__Textauszug__.
------------
Der Wandel unserer Energieerzeugung von fossilen Energieträgern hin zu Erneuerbaren Energien mit volatiler Stromerzeugung erfordert auch die intelligente Nutzung des erzeugten Stroms. Wenn also von der Steuerung von Verbrauchern die Rede ist, wird genau diese Notwendigkeit adressiert.

Als Beispiel dafür wird gerne die Waschmaschine genutzt: Unter „steuern“ versteht man hierbei die zeitliche Verschiebung der Energienutzung, also, den Start des Waschgangs. Eine erste Maßnahme dafür sind variable bzw. dynamische Tarife. Durch solche Tarife sollen die Verbraucher angeregt werden, Strom zu nutzen, wenn dieser günstig ist. Wenn dieses Anreizsystem jedoch nicht ausreicht, ist der Netzbetreiber in der Pflicht aktiv zu werden, um die Netzstabilität zu gewährleisten.
------------
__Rohdaten__.

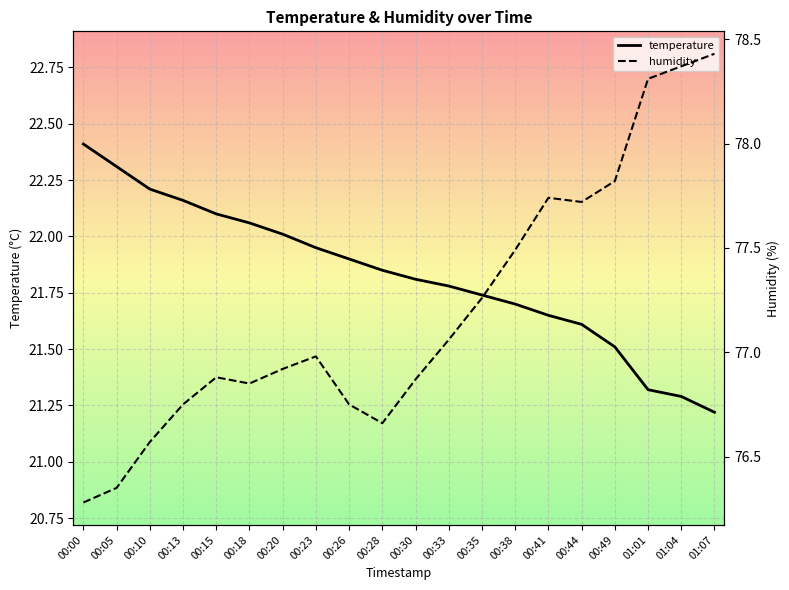

List the series in order of their peak value, lowest first.

temperature, humidity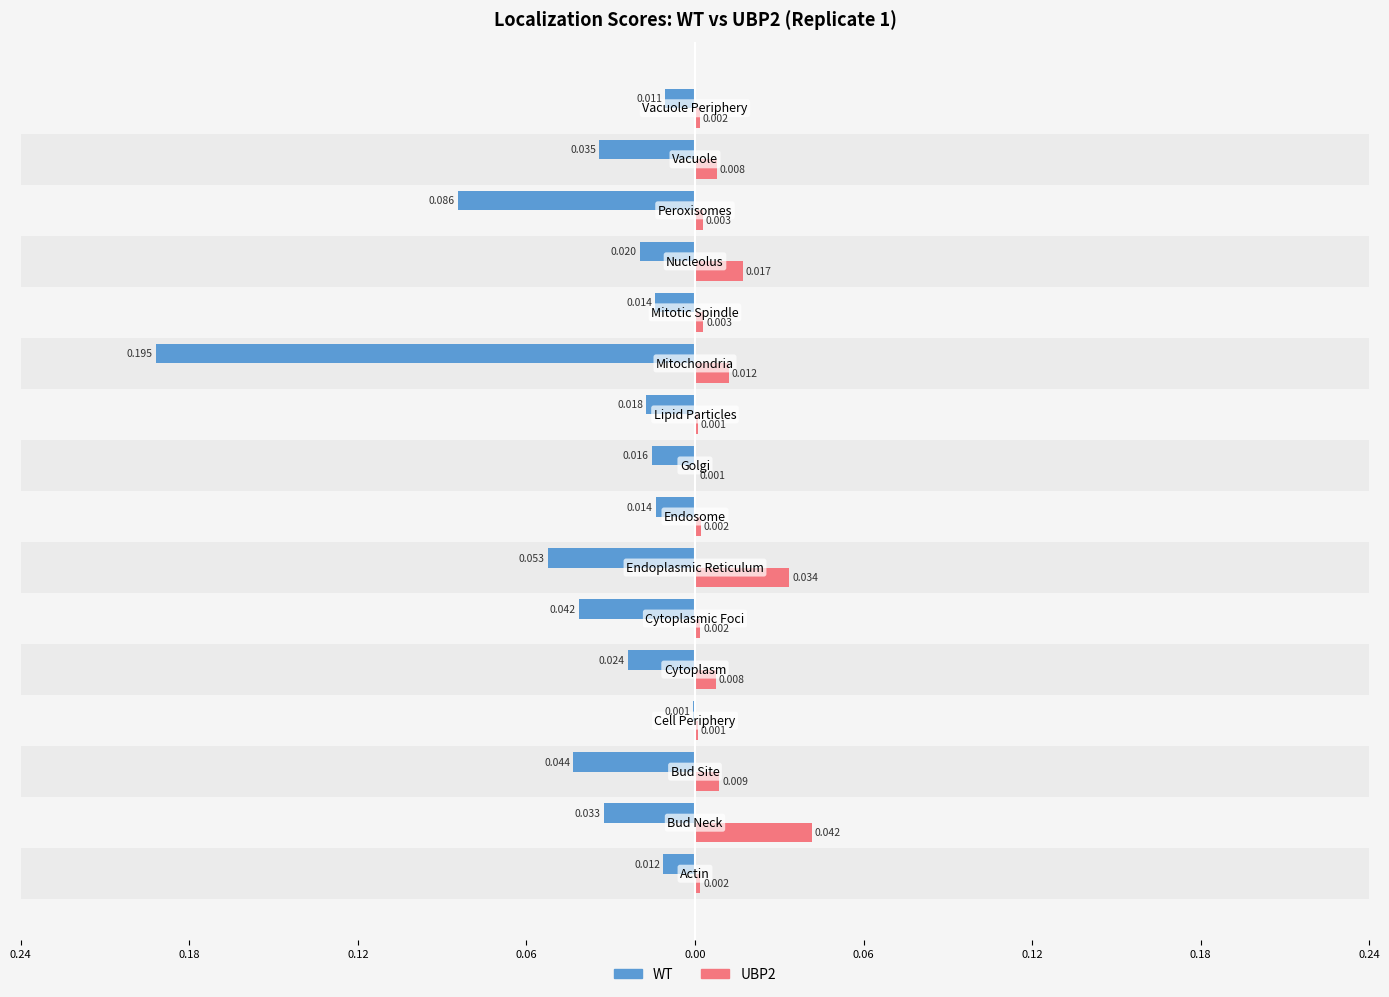

What is the smallest value displayed?

-0.2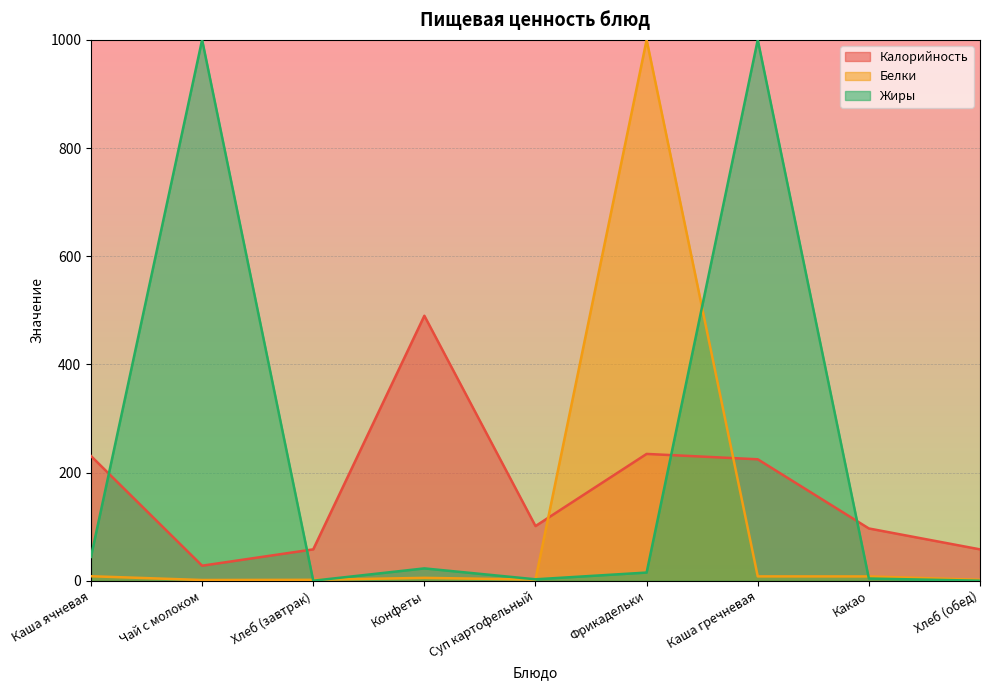

What is the difference between the second highest and minimum values in the Калорийность series?

206.6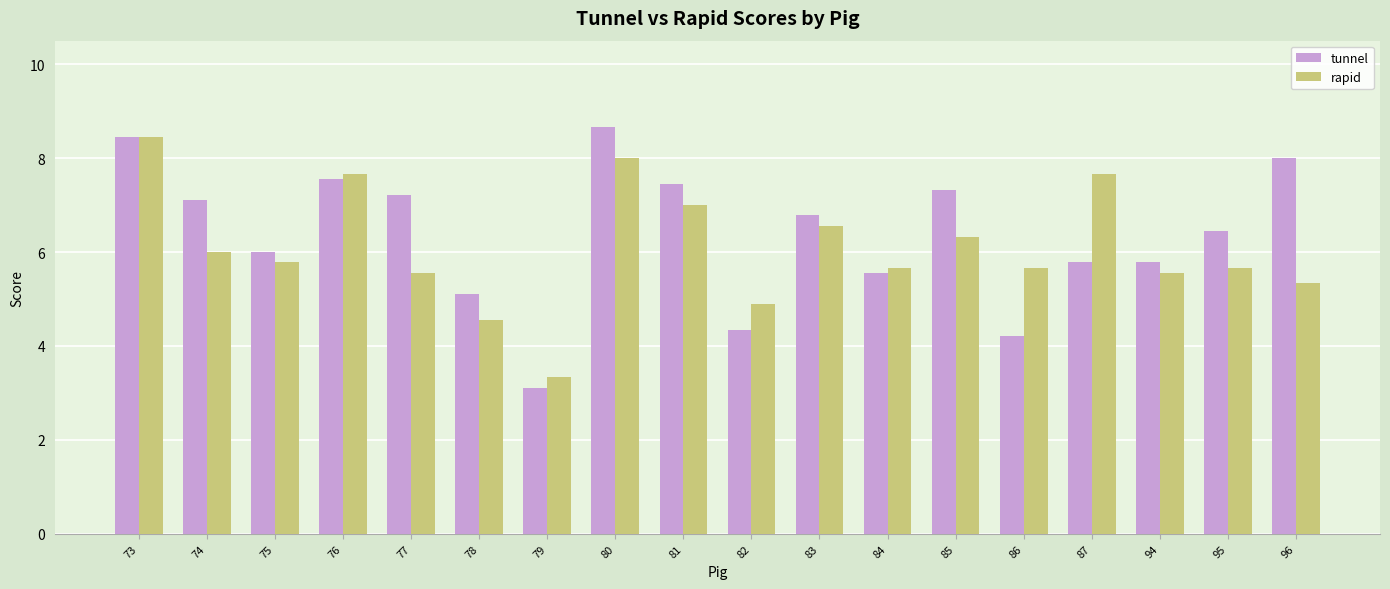

Which series has the largest total across all categories?

tunnel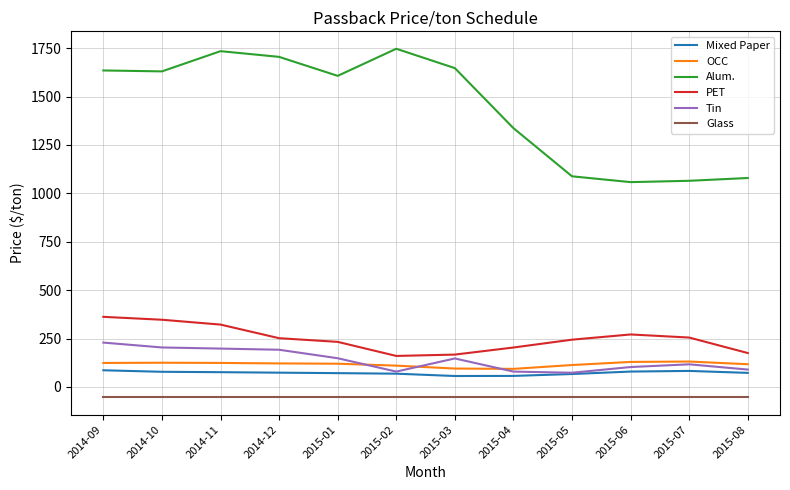

What is the lowest value of the Mixed Paper series?

56.3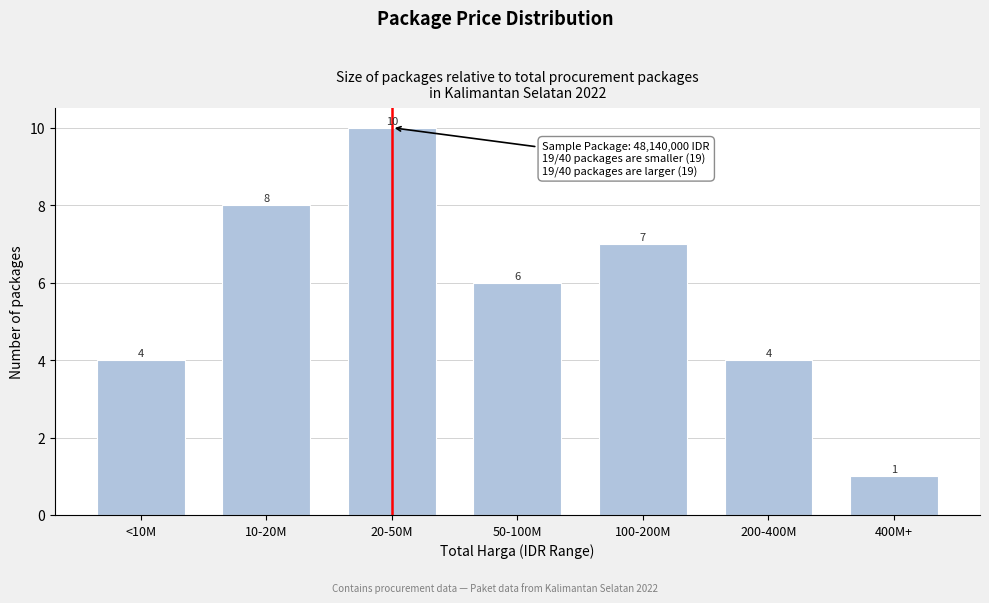

Reading left to right, extract all data points from this chart.

4	8	10	6	7	4	1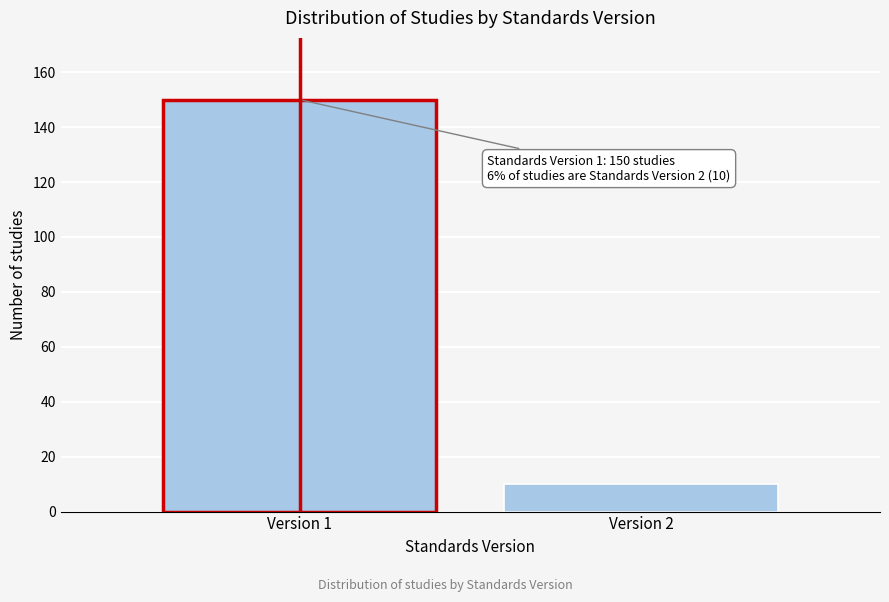

Reading right to left, list all the values displayed in this chart.

10	150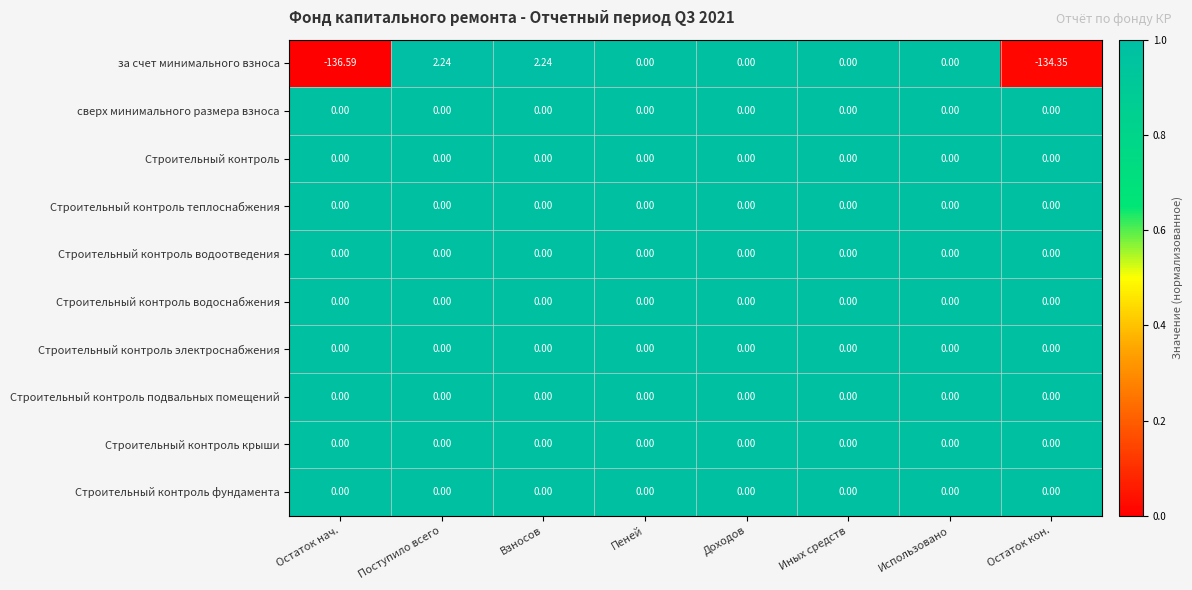

Which series changed the most between Остаток нач. and Использовано?

за счет минимального взноса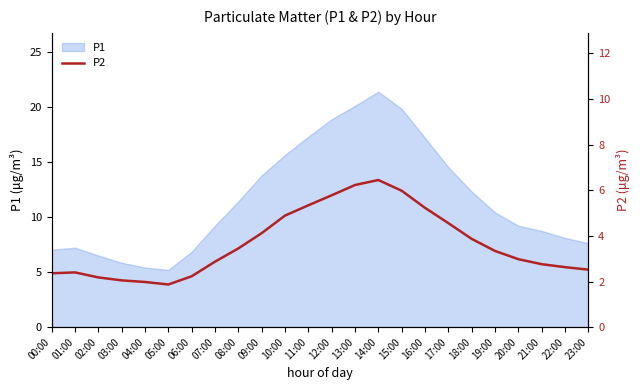

At which label does P1 first exceed 10?

08:00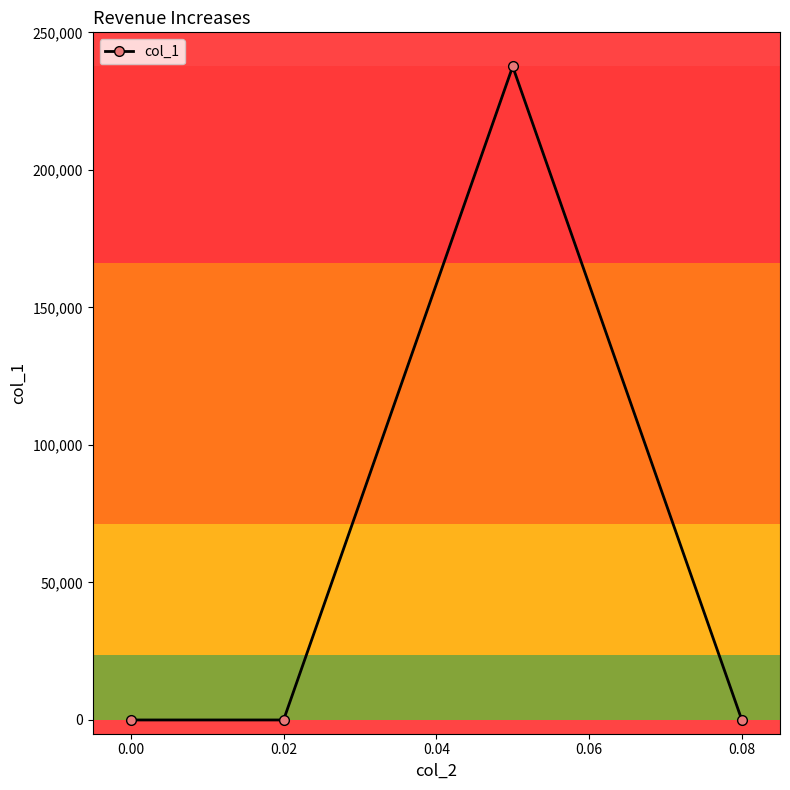

How many points are higher than both their immediate neighbors (excluding endpoints)?

1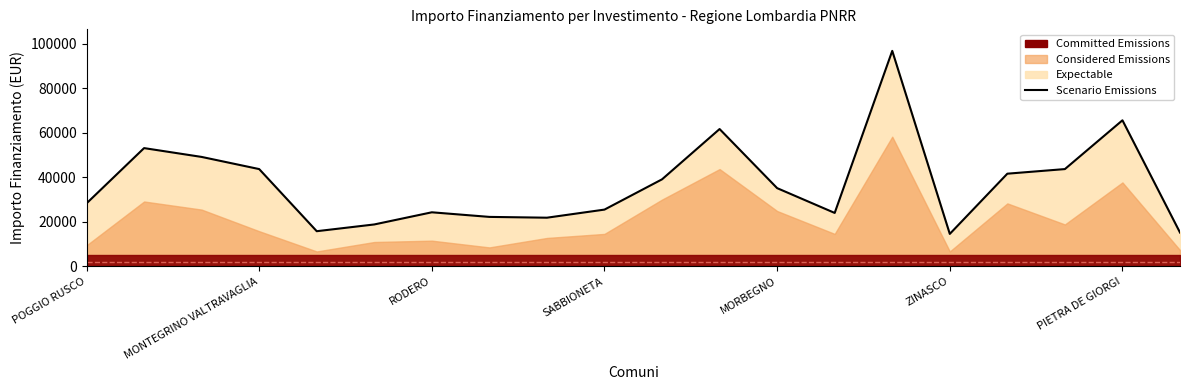

Approximately how many times larger is the value at 12 compared to 17?

0.8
------------
__Aufgabe A__. Wer muss laut dem Textauszug aktiv werden, wenn variable oder dynamische Tarife als Anreiz nicht ausreichen?
__Aufgabe B__. Führe den Textauszug über die Steuerung von Stromverbrauchern weiter.

__Antwort A__. Der Netzbetreiber, um die Netzstabilität zu gewährleisten.

__Antwort B__.
Dynamische Tarife

Bei dynamischen Tarifen, die keinen festen Kilowattstundenpreis vorgeben, sondern an den Strombörsenpreis gekoppelt sind, wird dem Kunden im einfachsten Fall die Preisentwicklung transparent gemacht. Das geschieht oft über eine App. Dadurch kann dieser seinen Verbrauch entsprechend planen und anpassen, was natürlich auch das Starten der Waschmaschine einschließen kann. Besonders interessant sind jedoch größere Verbraucher wie der Ladevorgang eines Elektroautos.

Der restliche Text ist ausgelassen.